Saturday, July 05, 2003 2:17:14 PM

Post# of 97586
Blauboad, Re: As far as porting goes, you've hit upon one the biggest selling points of AMD64--the ease of porting to it from x86. It took one programmer one week to port all of the latest Unreal game. One guy, one week. Sure there's testing that needs to be done afterwards, but it just isn't this massive undertaking that you're trying to suggest. Makes great FUD, though.

Unreal is a very easy example, and by far not the common case. Epic Games has been working with AMD for the past couple years on optimizing for their micro-architecture. You can see the results of this in benchmarks.

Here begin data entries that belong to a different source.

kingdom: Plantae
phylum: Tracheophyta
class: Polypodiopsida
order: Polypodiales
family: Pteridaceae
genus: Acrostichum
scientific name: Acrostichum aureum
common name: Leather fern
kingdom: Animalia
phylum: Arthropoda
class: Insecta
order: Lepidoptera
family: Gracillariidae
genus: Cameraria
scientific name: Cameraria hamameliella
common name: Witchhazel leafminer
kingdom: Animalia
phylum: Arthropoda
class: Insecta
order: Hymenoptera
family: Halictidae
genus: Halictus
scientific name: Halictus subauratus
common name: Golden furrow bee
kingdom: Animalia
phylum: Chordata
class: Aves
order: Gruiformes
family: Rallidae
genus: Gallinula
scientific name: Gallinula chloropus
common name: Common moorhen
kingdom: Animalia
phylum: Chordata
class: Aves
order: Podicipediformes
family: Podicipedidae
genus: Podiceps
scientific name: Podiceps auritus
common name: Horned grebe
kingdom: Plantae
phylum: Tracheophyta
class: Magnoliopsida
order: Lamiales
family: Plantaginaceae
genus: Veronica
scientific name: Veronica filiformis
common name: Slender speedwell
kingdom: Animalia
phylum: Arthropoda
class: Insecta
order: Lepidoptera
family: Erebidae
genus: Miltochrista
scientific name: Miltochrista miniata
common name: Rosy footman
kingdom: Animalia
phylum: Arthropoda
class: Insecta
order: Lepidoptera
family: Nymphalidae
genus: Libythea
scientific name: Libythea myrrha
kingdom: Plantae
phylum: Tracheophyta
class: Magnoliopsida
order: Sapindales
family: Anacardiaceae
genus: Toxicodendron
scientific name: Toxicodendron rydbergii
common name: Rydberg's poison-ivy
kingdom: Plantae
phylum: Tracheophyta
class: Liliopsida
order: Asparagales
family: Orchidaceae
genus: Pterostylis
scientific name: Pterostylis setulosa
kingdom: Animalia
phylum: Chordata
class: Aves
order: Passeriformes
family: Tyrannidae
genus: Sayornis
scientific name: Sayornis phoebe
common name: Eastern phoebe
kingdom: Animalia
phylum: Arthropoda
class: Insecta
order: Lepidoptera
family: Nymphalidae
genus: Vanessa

It's no surprise, therefore, that their code was all ready to be ported when AMD decided to make them their poster child. One developer, one week: sounds kind of heroic, doesn't it? It sure does fool enough people, though.

Most applications are not going to port as easily as Unreal did to x86-64. Photoshop, for example, has several hundred DLLs, and all of those require porting to 64-bits. 64-bit Windows will not support running 32-bit DLLs in a 64-bit app, so it's either all or nothing. AMD might be successful in leveraging off of work that Intel already does. Applications that have already been ported to IPF (such as DB2) will have a much easier time being ported to x86-64, since Intel already did all the heavy lifting. AMD might want to use this leverage to go after apps such as SQL Server, SAP, or Oracle, which have all already been ported to IPF. In fact, I expect these to be the next targets.

However, when it comes to out-porting Intel, I think AMD will have a very tough time. It's not FUD; it's the truth. I just wonder how AMD expects to sell a 64-bit story if they are always going to be behind Intel in the porting effort. I also wonder how they are going to sell 32-bit performance compatibility once Intel gets the IA-32 EL in the Windows 2003 Server: Service Pack 1. Quite possibly, the market has room for two 64-bit mainstream architectures, but it should be interesting to see how it plays out.